_THE TASK_
An exact copy is needed of each line from the one including "text_box [267, 319, 808, 835]" through the last line of the entries, both ends counted, with nothing added.
Segment Start: INFORMATION PROVIDED
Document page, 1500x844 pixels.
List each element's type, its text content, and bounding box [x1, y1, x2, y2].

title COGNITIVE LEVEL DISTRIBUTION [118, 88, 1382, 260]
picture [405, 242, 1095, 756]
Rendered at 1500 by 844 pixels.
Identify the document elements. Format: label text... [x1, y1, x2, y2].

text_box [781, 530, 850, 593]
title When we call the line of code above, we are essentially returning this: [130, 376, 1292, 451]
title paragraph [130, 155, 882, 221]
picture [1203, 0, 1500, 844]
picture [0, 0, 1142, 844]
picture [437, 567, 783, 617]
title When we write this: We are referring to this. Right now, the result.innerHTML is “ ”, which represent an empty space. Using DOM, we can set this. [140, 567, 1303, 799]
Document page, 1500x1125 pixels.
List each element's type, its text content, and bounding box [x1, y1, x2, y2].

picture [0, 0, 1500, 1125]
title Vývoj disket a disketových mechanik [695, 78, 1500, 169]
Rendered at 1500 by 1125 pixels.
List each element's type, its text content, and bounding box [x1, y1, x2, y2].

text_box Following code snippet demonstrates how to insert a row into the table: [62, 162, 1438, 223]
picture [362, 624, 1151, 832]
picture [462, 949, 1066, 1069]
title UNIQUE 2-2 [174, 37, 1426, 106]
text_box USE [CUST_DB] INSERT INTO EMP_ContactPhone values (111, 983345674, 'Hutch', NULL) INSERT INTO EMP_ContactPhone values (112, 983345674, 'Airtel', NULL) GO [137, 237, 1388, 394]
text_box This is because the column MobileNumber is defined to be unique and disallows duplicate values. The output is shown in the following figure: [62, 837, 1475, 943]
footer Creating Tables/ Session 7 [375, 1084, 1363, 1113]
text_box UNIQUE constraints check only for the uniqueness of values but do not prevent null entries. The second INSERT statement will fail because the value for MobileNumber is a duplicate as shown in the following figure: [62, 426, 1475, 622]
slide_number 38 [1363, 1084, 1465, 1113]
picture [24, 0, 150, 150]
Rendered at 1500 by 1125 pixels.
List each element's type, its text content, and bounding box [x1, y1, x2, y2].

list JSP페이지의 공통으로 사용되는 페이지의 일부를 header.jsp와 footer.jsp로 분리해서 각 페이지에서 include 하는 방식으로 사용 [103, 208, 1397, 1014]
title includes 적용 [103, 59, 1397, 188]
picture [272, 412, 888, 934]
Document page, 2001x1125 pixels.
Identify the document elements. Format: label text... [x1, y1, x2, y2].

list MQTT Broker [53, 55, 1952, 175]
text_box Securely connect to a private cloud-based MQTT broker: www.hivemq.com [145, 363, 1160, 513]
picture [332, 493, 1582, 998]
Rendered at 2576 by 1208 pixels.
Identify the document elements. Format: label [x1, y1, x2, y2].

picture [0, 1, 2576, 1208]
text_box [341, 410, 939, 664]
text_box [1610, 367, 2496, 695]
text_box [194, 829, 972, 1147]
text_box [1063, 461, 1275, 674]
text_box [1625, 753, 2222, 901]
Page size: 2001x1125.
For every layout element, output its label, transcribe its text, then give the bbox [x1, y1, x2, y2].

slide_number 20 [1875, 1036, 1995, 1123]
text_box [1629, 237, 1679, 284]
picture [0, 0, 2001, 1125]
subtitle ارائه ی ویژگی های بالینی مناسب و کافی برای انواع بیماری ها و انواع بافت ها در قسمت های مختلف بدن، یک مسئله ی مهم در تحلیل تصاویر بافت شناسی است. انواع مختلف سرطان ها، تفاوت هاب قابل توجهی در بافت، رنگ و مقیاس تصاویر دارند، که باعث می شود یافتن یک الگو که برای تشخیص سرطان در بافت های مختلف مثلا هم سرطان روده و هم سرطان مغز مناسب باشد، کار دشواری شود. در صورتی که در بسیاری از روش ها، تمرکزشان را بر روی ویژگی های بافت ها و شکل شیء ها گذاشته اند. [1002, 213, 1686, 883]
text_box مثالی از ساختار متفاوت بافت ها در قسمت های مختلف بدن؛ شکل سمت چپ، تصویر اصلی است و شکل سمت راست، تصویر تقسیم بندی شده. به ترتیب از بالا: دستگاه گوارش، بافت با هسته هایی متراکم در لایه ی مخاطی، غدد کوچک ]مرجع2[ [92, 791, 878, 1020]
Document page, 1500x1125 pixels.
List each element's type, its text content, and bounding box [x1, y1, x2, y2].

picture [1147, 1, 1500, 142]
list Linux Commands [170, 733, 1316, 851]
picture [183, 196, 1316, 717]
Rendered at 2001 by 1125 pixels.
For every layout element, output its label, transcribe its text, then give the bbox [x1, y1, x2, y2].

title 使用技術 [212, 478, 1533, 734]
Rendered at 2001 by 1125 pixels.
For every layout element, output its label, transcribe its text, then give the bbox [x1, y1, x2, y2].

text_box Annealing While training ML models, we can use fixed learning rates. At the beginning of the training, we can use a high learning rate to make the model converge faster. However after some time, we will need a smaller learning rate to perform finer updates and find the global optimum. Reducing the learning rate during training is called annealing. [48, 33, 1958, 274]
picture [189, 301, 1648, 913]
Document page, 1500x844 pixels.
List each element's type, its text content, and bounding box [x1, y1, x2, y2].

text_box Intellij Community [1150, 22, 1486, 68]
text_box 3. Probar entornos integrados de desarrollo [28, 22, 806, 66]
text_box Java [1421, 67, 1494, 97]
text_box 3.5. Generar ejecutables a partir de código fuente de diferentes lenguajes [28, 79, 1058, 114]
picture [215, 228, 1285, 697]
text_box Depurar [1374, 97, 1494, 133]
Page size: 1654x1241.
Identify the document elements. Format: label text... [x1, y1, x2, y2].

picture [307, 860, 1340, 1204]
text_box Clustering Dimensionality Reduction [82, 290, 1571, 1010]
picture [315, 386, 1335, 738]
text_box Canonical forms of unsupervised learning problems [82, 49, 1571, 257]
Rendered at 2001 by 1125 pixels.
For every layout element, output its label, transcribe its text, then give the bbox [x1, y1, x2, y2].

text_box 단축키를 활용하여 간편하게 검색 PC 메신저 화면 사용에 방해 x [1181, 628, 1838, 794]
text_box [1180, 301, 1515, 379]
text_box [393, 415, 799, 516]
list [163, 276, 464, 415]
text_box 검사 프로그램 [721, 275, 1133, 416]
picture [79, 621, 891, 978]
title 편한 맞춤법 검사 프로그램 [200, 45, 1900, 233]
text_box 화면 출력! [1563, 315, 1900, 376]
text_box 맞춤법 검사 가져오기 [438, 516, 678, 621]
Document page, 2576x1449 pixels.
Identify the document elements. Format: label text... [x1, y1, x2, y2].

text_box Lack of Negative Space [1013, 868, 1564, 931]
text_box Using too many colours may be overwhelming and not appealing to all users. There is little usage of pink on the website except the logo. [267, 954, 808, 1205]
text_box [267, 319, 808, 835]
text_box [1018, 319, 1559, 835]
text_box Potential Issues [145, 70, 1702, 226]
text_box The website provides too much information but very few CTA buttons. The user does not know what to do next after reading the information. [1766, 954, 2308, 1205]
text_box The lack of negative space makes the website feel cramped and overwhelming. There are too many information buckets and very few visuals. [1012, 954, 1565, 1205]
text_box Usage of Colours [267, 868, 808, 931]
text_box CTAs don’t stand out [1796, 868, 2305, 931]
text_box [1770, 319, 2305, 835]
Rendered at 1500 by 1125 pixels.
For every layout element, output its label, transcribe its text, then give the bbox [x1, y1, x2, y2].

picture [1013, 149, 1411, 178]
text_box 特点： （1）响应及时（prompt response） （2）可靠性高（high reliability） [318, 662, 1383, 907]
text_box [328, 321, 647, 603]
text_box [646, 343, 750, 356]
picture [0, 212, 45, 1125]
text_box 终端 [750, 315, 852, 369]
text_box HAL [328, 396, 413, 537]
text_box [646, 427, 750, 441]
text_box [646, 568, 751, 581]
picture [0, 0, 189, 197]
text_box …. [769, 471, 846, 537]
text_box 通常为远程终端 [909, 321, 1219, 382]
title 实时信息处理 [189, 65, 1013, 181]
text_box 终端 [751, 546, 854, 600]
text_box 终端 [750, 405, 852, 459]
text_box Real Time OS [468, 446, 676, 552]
Segment End: INFORMATION PROVIDED
_PROBLEM SOLUTION_
text_box [267, 319, 808, 835]
text_box [1018, 319, 1559, 835]
text_box Potential Issues [145, 70, 1702, 226]
text_box The website provides too much information but very few CTA buttons. The user does not know what to do next after reading the information. [1766, 954, 2308, 1205]
text_box The lack of negative space makes the website feel cramped and overwhelming. There are too many information buckets and very few visuals. [1012, 954, 1565, 1205]
text_box Usage of Colours [267, 868, 808, 931]
text_box CTAs don’t stand out [1796, 868, 2305, 931]
text_box [1770, 319, 2305, 835]
Rendered at 1500 by 1125 pixels.
For every layout element, output its label, transcribe its text, then give the bbox [x1, y1, x2, y2].

picture [1013, 149, 1411, 178]
text_box 特点： （1）响应及时（prompt response） （2）可靠性高（high reliability） [318, 662, 1383, 907]
text_box [328, 321, 647, 603]
text_box [646, 343, 750, 356]
picture [0, 212, 45, 1125]
text_box 终端 [750, 315, 852, 369]
text_box HAL [328, 396, 413, 537]
text_box [646, 427, 750, 441]
text_box [646, 568, 751, 581]
picture [0, 0, 189, 197]
text_box …. [769, 471, 846, 537]
text_box 通常为远程终端 [909, 321, 1219, 382]
title 实时信息处理 [189, 65, 1013, 181]
text_box 终端 [751, 546, 854, 600]
text_box 终端 [750, 405, 852, 459]
text_box Real Time OS [468, 446, 676, 552]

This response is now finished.